#### EXERCISE DETAILS
Please transcribe exactly, and only, the lines of the data below between the line holding "vfov_deg: 55.0" and the line holding "f_number: 8", inclusive.
┄┄┄┄┄┄┄┄┄┄
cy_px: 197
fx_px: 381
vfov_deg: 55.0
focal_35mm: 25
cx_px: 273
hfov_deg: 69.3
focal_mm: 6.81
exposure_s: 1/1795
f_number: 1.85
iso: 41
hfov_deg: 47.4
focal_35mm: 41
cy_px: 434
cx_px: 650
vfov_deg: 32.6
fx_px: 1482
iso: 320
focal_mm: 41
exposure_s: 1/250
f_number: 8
┄┄┄┄┄┄┄┄┄┄
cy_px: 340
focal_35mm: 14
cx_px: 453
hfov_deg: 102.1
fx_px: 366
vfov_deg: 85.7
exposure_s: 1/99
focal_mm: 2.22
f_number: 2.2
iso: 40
┄┄┄┄┄┄┄┄┄┄
#### ANSWER TO THIS TASK
vfov_deg: 55.0
focal_35mm: 25
cx_px: 273
hfov_deg: 69.3
focal_mm: 6.81
exposure_s: 1/1795
f_number: 1.85
iso: 41
hfov_deg: 47.4
focal_35mm: 41
cy_px: 434
cx_px: 650
vfov_deg: 32.6
fx_px: 1482
iso: 320
focal_mm: 41
exposure_s: 1/250
f_number: 8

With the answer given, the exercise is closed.